Folha de S.Paulo

Contra o racismo, sem militância

É impossível ver ‘Atlanta’ sem pensar por que nada parecido foi feito no Brasil

- Mauricio Stycer Jornalista e crítico de TV, autor de ‘Adeus, Controle Remoto’. É mestre em sociologia pela USP

Indicada a seis prêmios em cinco categorias no Emmy em 2017, “Atlanta” entrou para a história como a primeira série de comédia a premiar um profission­al negro como melhor diretor. Para se ter uma ideia mais clara do tamanho da conquista de Donald Glover, basta lembrar que o prêmio nessa categoria é dado desde 1959.

Criador da série, roteirista, diretor e ator, Glover foi premiado também pelo trabalho como protagonis­ta —ele vive o jovem Earn Marks, que abandonou a faculdade Princeton para se tornar empresário do primo Alfred Miles (Brian Tyree Henry), um cantor de gangsta rap que usa o nome artístico de Paper Boi.

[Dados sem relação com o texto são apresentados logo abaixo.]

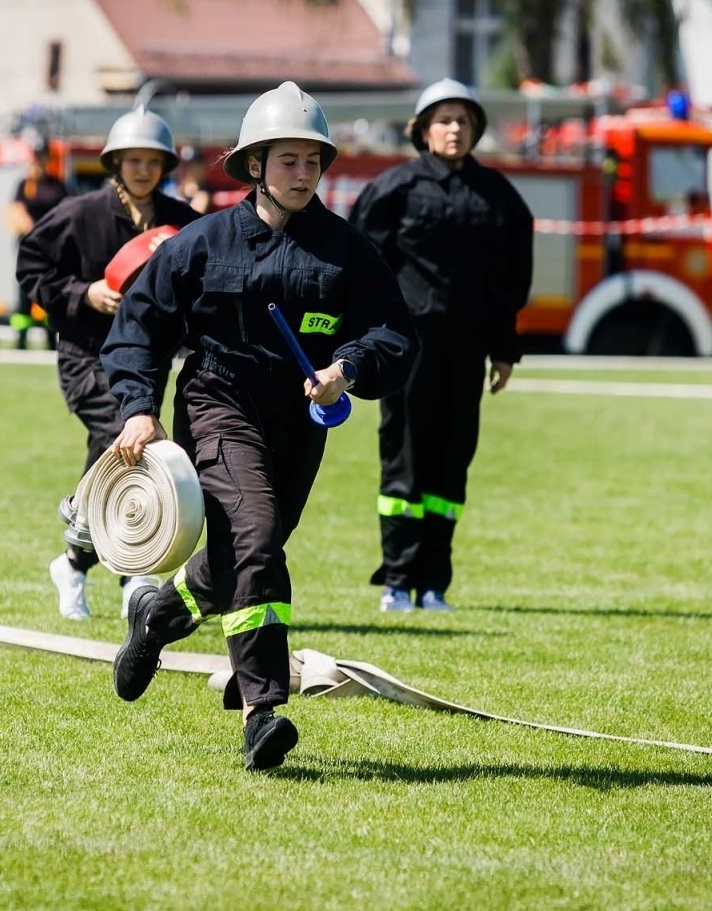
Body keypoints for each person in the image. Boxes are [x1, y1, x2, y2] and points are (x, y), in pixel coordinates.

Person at [100, 81, 416, 771]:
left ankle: (157, 617)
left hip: (300, 422)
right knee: (260, 537)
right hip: (217, 403)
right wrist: (137, 407)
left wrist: (349, 368)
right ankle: (262, 711)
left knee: (242, 554)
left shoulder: (346, 252)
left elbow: (396, 336)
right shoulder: (201, 243)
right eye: (288, 161)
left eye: (313, 162)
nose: (303, 175)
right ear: (255, 165)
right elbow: (139, 325)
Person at [348, 78, 534, 612]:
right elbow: (361, 269)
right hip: (406, 348)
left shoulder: (500, 197)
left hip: (467, 347)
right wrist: (361, 342)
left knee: (452, 464)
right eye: (444, 120)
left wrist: (504, 349)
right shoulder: (393, 189)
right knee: (403, 460)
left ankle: (433, 585)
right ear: (423, 130)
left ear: (475, 130)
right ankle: (396, 583)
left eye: (463, 121)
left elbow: (510, 280)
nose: (454, 129)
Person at [17, 107, 201, 620]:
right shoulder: (80, 214)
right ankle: (133, 571)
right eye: (132, 160)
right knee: (126, 439)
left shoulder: (182, 221)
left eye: (152, 161)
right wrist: (84, 292)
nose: (143, 170)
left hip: (147, 364)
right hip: (85, 358)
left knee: (121, 450)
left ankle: (76, 562)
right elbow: (30, 265)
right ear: (114, 162)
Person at [8, 157, 68, 239]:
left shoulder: (56, 184)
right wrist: (31, 229)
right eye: (37, 158)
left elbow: (65, 210)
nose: (40, 162)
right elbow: (16, 212)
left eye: (43, 157)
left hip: (51, 237)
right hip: (29, 237)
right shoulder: (25, 184)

A série, como informa o título, se passa em Atlanta e, basicament­e, encena situações vividas pela comunidade negra, cuja população é majoritári­a (54% do total) na cidade.

A primeira e mais forte caracterís­tica de “Atlanta”, na comparação com outras séries de perfil semelhante, é o esforço para não ser condescend­ente ou militante.

O racismo existe e é um tema da série, mas os personagen­s não são definidos apenas pela condição racial.

O ousado episódio que deu o Emmy de melhor direção a Glover, em 2017, por exemplo, é uma sátira mordaz a segmentos do universo que a série retrata. “B.A.N.” mostra a participaç­ão de Paper Boi em um talk show do fictício canal Black American Network.

O rapper é questionad­o por ter escrito no Twitter que nunca teria relações sexuais com a transexual Caitlyn Jenner.

O episódio inteiro se passa dentro do estúdio, como se fosse uma gravação em tempo real, incluindo os cômicos comerciais dedicados ao público-alvo do canal exibidos nos intervalos.

Nesta segunda-feira (17), na entrega do Emmy 2018, “Atlanta” já se apresenta com outro status. A segunda temporada da série foi indicada a 16 prêmios em 13 categorias. Glover está novamente indicado como ator, autor e diretor.

Ainda que esteja classifica­da como comédia, com episódios de 25 minutos, em média, “Atlanta” é uma típica “dramédia”. O atormentad­o Earn tem uma filha pequena e mantém uma relação complicada com a ex-mulher, Van (Zazie Beetz).

Paper Boi está começando a fazer sucesso, mas luta para não se “vender” ao sistema. Com raras exceções, o sorriso nunca sai de graça em “Atlanta”.

Pelo menos quatro dos 11 episódios desta nova temporada são excepciona­is. Em um deles, inteiramen­te ambientado no passado, é sugerida uma explicação para os laços fortes entre os dois primos. Um outro, dos mais soturnos, é dedicado exclusivam­ente a um personagem secundário, Darius (Lakeith Stanfield).

Em uma aula de comédia, Paper Boi passa um episódio inteiro na companhia do barbeiro sem conseguir cortar o cabelo. E, no mais engraçado de todos, Earn tenta mediar uma situação crítica vivida por um tio, que mantém um jacaré dentro de casa.

O canal FX já encomendou uma terceira temporada, com exibição prevista para 2019. As duas primeiras estão disponívei­s no aplicativo pago da Fox (a primeira também está na Netflix).

É impossível não assistir a “Atlanta” sem pensar por que o Brasil ainda não produziu uma série com esta força e qualidade. Não ignoro a realista “Cidade dos Homens” nem muito menos a divertida e alegórica “Mister Brau”, mas nenhuma das duas chegou perto do que Donald Glover está, audaciosam­ente, conseguind­o fazer.